*** MATERIAL SHOWN Section Begins ***
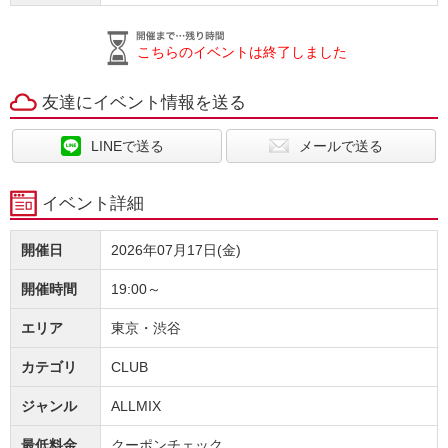
こちらのイベントは終了しました
友達にイベント情報を送る
LINEで送る
メールで送る
イベント詳細
開催日
2026年07月17日(金)
開催時間
19:00～
エリア
東京・渋谷
カテゴリ
CLUB
ジャンル
ALLMIX
最低料金
クーポンチェック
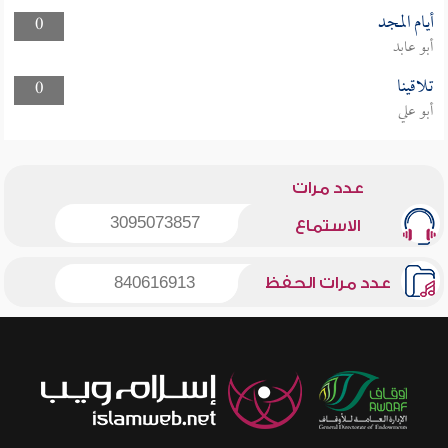
أيام المجد
0
أبو عابد
تلاقينا
0
أبو علي
عدد مرات
3095073857
الاستماع
عدد مرات الحفظ
840616913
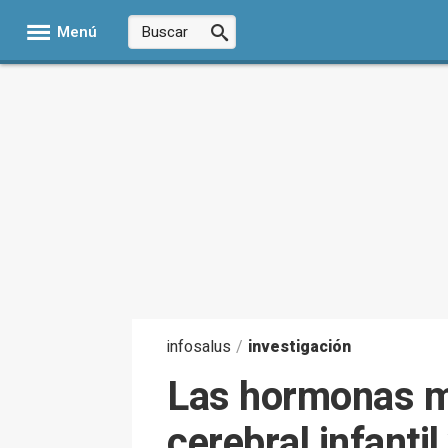
Menú
infosalus
/
investigación
Las hormonas ma
cerebral infantil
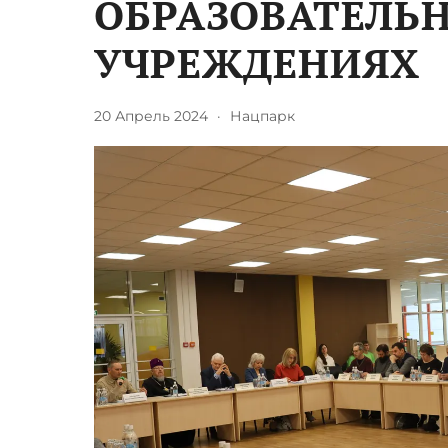
ОБРАЗОВАТЕЛЬ
УЧРЕЖДЕНИЯХ
20 Апрель 2024
·
Нацпарк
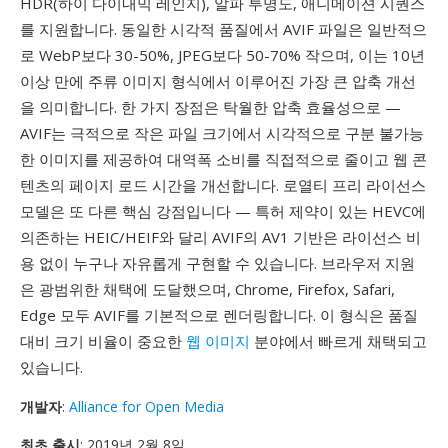
HDR(하이 다이내믹 레인지), 알파 투명도, 애니메이션 시퀀스
를 지원합니다. 동일한 시각적 품질에서 AVIF 파일은 일반적으
로 WebP보다 30-50%, JPEG보다 50-70% 작으며, 이는 10년
이상 만에 주류 이미지 형식에서 이루어진 가장 큰 압축 개선
을 의미합니다. 한 가지 장점은 탁월한 압축 효율성으로 —
AVIF는 극적으로 작은 파일 크기에서 시각적으로 구분 불가능
한 이미지를 제공하여 대역폭 소비를 직접적으로 줄이고 웹 콘
텐츠의 페이지 로드 시간을 개선합니다. 로열티 프리 라이선스
모델은 또 다른 핵심 강점입니다 — 특허 제약이 있는 HEVC에
의존하는 HEIC/HEIF와 달리 AVIF의 AV1 기반은 라이선스 비
용 없이 누구나 자유롭게 구현할 수 있습니다. 브라우저 지원
은 광범위한 채택에 도달했으며, Chrome, Firefox, Safari,
Edge 모두 AVIF를 기본적으로 렌더링합니다. 이 형식은 품질
대비 크기 비율이 중요한
웹 이미지
분야에서 빠르게 채택되고
있습니다.
개발자
:
Alliance for Open Media
최초 출시
: 2019년 2월 8일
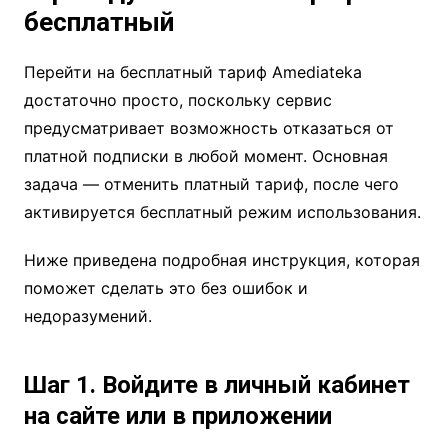
бесплатный
Перейти на бесплатный тариф Amediateka
достаточно просто, поскольку сервис
предусматривает возможность отказаться от
платной подписки в любой момент. Основная
задача — отменить платный тариф, после чего
активируется бесплатный режим использования.
Ниже приведена подробная инструкция, которая
поможет сделать это без ошибок и
недоразумений.
Шаг 1. Войдите в личный кабинет
на сайте или в приложении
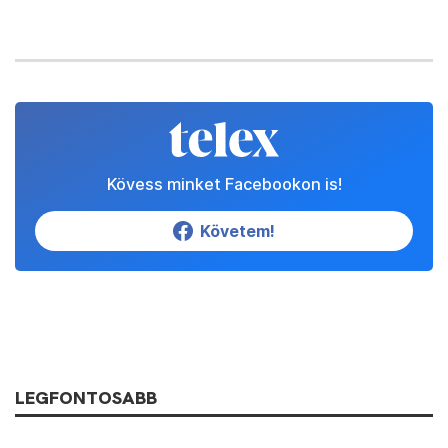
Kövess minket Facebookon is!
Követem!
LEGFONTOSABB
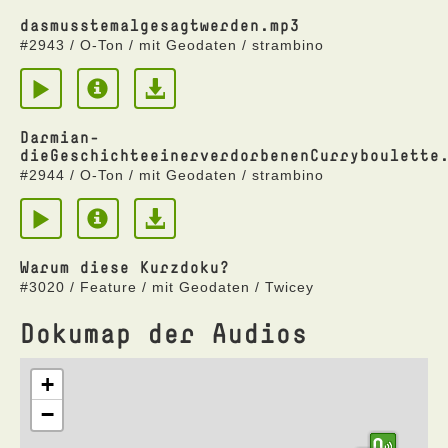
dasmusstemalgesagtwerden.mp3
#2943 / O-Ton / mit Geodaten / strambino
Darmian-
dieGeschichteeinerverdorbenenCurryboulette
#2944 / O-Ton / mit Geodaten / strambino
Warum diese Kurzdoku?
#3020 / Feature / mit Geodaten / Twicey
Dokumap der Audios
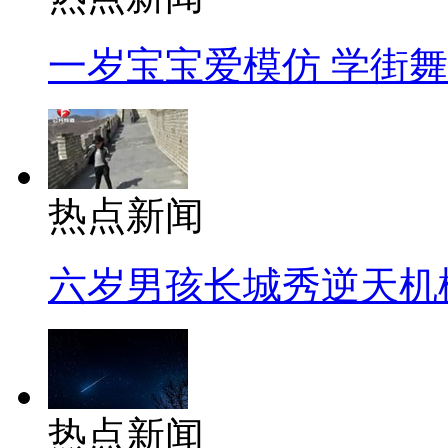
一岁宝宝爱模仿 学街
热点新闻
六岁男孩长城秀逆天机
热点新闻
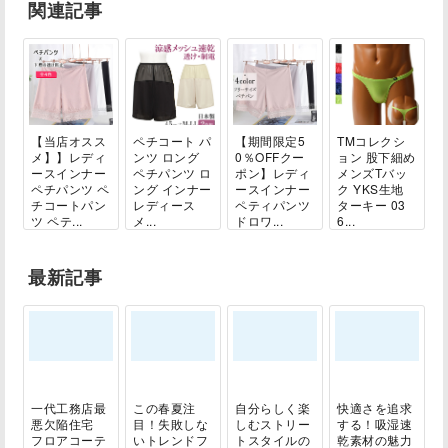
関連記事
【当店オスス
ペチコート パ
【期間限定5
TMコレクシ
メ】】レディ
ンツ ロング
0％OFFクー
ョン 股下細め
ースインナー
ペチパンツ ロ
ポン】レディ
メンズTバッ
ペチパンツ ペ
ング インナー
ースインナー
ク YKS生地
チコートパン
レディース
ペティパンツ
ターキー 03
ツ ペテ...
メ...
ドロワ...
6...
最新記事
一代工務店最
この春夏注
自分らしく楽
快適さを追求
悪欠陥住宅
目！失敗しな
しむストリー
する！吸湿速
フロアコーテ
いトレンドフ
トスタイルの
乾素材の魅力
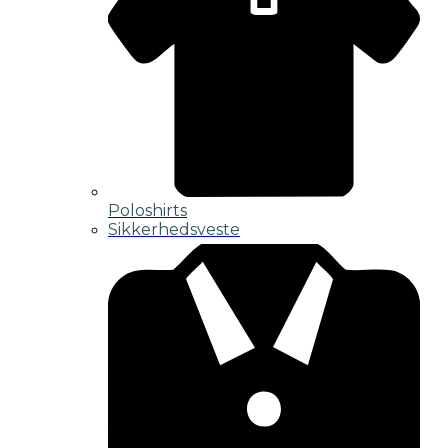
Poloshirts
Sikkerhedsveste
*** MATERIAL SHOWN Section Ends ***
[TASK] Give back all the data exactly, minus pictures.

[ANSWER BOX]
こちらのイベントは終了しました
友達にイベント情報を送る
LINEで送る
メールで送る
イベント詳細
開催日
2026年07月17日(金)
開催時間
19:00～
エリア
東京・渋谷
カテゴリ
CLUB
ジャンル
ALLMIX
最低料金
クーポンチェック
أيام المجد
0
أبو عابد
تلاقينا
0
أبو علي
عدد مرات
3095073857
الاستماع
عدد مرات الحفظ
840616913
Menú
infosalus
/
investigación
Las hormonas ma
cerebral infantil
ОБРАЗОВАТЕЛЬ
УЧРЕЖДЕНИЯХ
20 Апрель 2024
·
Нацпарк
HDR(하이 다이내믹 레인지), 알파 투명도, 애니메이션 시퀀스
를 지원합니다. 동일한 시각적 품질에서 AVIF 파일은 일반적으
로 WebP보다 30-50%, JPEG보다 50-70% 작으며, 이는 10년
이상 만에 주류 이미지 형식에서 이루어진 가장 큰 압축 개선
을 의미합니다. 한 가지 장점은 탁월한 압축 효율성으로 —
AVIF는 극적으로 작은 파일 크기에서 시각적으로 구분 불가능
한 이미지를 제공하여 대역폭 소비를 직접적으로 줄이고 웹 콘
텐츠의 페이지 로드 시간을 개선합니다. 로열티 프리 라이선스
모델은 또 다른 핵심 강점입니다 — 특허 제약이 있는 HEVC에
의존하는 HEIC/HEIF와 달리 AVIF의 AV1 기반은 라이선스 비
용 없이 누구나 자유롭게 구현할 수 있습니다. 브라우저 지원
은 광범위한 채택에 도달했으며, Chrome, Firefox, Safari,
Edge 모두 AVIF를 기본적으로 렌더링합니다. 이 형식은 품질
대비 크기 비율이 중요한
웹 이미지
분야에서 빠르게 채택되고
있습니다.
개발자
:
Alliance for Open Media
최초 출시
: 2019년 2월 8일
бесплатный
Перейти на бесплатный тариф Amediateka
достаточно просто, поскольку сервис
предусматривает возможность отказаться от
платной подписки в любой момент. Основная
задача — отменить платный тариф, после чего
активируется бесплатный режим использования.
Ниже приведена подробная инструкция, которая
поможет сделать это без ошибок и
недоразумений.
Шаг 1. Войдите в личный кабинет
на сайте или в приложении
Kövess minket Facebookon is!
Követem!
LEGFONTOSABB
dasmusstemalgesagtwerden.mp3
#2943 / O-Ton / mit Geodaten / strambino
Darmian-
dieGeschichteeinerverdorbenenCurryboulette
#2944 / O-Ton / mit Geodaten / strambino
Warum diese Kurzdoku?
#3020 / Feature / mit Geodaten / Twicey
Dokumap der Audios
一岁宝宝爱模仿 学街
热点新闻
六岁男孩长城秀逆天机
热点新闻
関連記事
【当店オスス
ペチコート パ
【期間限定5
TMコレクシ
メ】】レディ
ンツ ロング
0％OFFクー
ョン 股下細め
ースインナー
ペチパンツ ロ
ポン】レディ
メンズTバッ
ペチパンツ ペ
ング インナー
ースインナー
ク YKS生地
チコートパン
レディース
ペティパンツ
ターキー 03
ツ ペテ...
メ...
ドロワ...
6...
最新記事
一代工務店最
この春夏注
自分らしく楽
快適さを追求
悪欠陥住宅
目！失敗しな
しむストリー
する！吸湿速
フロアコーテ
いトレンドフ
トスタイルの
乾素材の魅力
Poloshirts
Sikkerhedsveste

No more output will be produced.